Below is a listing; write it out exactly and drop any images from it.

⟨

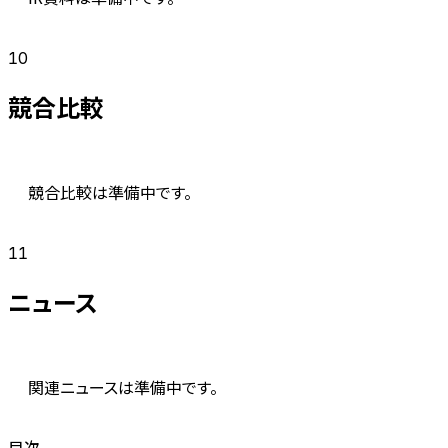
10
競合比較
競合比較は準備中です。
11
ニュース
関連ニュースは準備中です。
目次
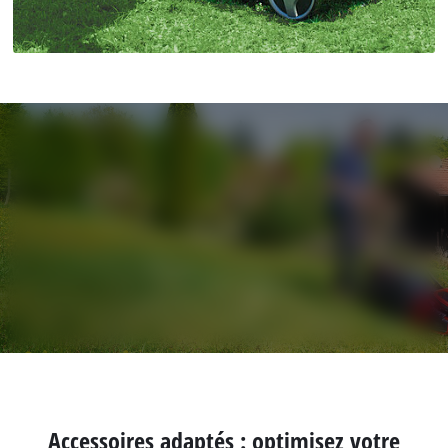
Accessoires adaptés : optimisez votre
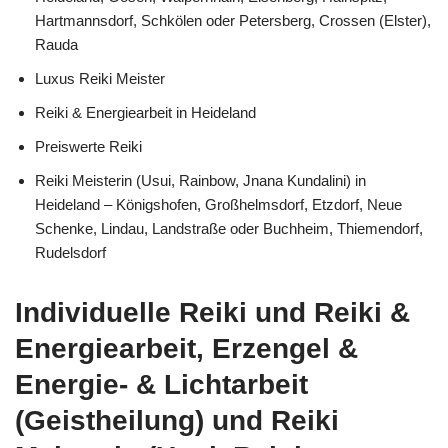
Hartmannsdorf, Schkölen oder Petersberg, Crossen (Elster),
Rauda
Luxus Reiki Meister
Reiki & Energiearbeit in Heideland
Preiswerte Reiki
Reiki Meisterin (Usui, Rainbow, Jnana Kundalini) in
Heideland – Königshofen, Großhelmsdorf, Etzdorf, Neue
Schenke, Lindau, Landstraße oder Buchheim, Thiemendorf,
Rudelsdorf
Individuelle Reiki und Reiki &
Energiearbeit, Erzengel &
Energie- & Lichtarbeit
(Geistheilung) und Reiki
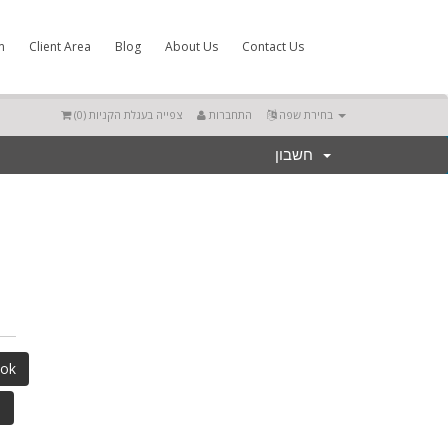
m
Client Area
Blog
About Us
Contact Us
)
0
צפייה בעגלת הקניות (
התחברות
בחירת שפה
חשבון
cebook
e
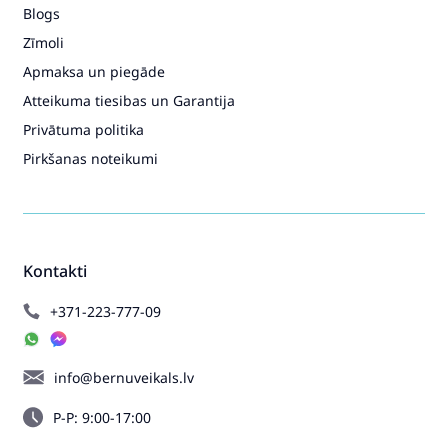
Blogs
Zīmoli
Apmaksa un piegāde
Atteikuma tiesibas un Garantija
Privātuma politika
Pirkšanas noteikumi
Kontakti
+371-223-777-09
info@bernuveikals.lv
P-P: 9:00-17:00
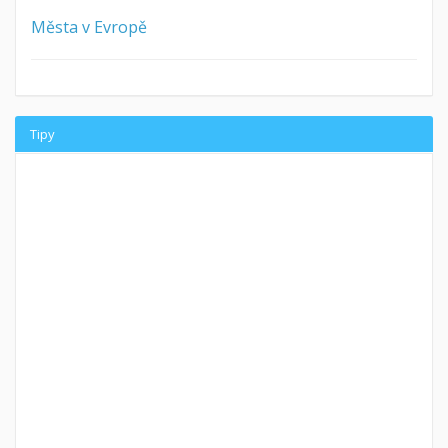
Města v Evropě
Tipy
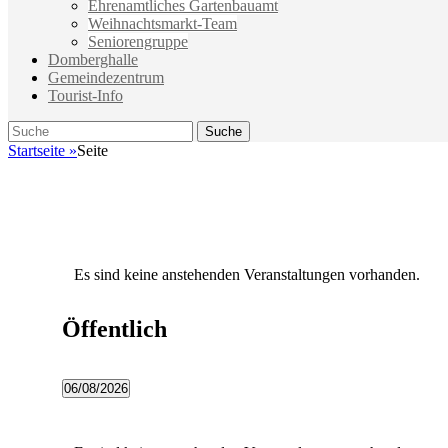
Ehrenamtliches Gartenbauamt
Weihnachtsmarkt-Team
Seniorengruppe
Domberghalle
Gemeindezentrum
Tourist-Info
Suche
Suche
nach:
Startseite
»
Seite
Es sind keine anstehenden Veranstaltungen vorhanden.
Öffentlich
06/08/2026
Datum
wählen.
Kalender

⟩

▶ ANSWER TO THE PROBLEM
10
競合比較
競合比較は準備中です。
11
ニュース
関連ニュースは準備中です。
目次
Accessoires adaptés : optimisez votre
Hartmannsdorf, Schkölen oder Petersberg, Crossen (Elster),
Rauda
Luxus Reiki Meister
Reiki & Energiearbeit in Heideland
Preiswerte Reiki
Reiki Meisterin (Usui, Rainbow, Jnana Kundalini) in
Heideland – Königshofen, Großhelmsdorf, Etzdorf, Neue
Schenke, Lindau, Landstraße oder Buchheim, Thiemendorf,
Rudelsdorf
Individuelle Reiki und Reiki &
Energiearbeit, Erzengel &
Energie- & Lichtarbeit
(Geistheilung) und Reiki
m
Client Area
Blog
About Us
Contact Us
)
0
צפייה בעגלת הקניות (
התחברות
בחירת שפה
חשבון
cebook
e
Blogs
Zīmoli
Apmaksa un piegāde
Atteikuma tiesibas un Garantija
Privātuma politika
Pirkšanas noteikumi
Kontakti
+371-223-777-09
info@bernuveikals.lv
P-P: 9:00-17:00
Města v Evropě
Tipy
Ehrenamtliches Gartenbauamt
Weihnachtsmarkt-Team
Seniorengruppe
Domberghalle
Gemeindezentrum
Tourist-Info
Suche
Suche
nach:
Startseite
»
Seite
Es sind keine anstehenden Veranstaltungen vorhanden.
Öffentlich
06/08/2026
Datum
wählen.
Kalender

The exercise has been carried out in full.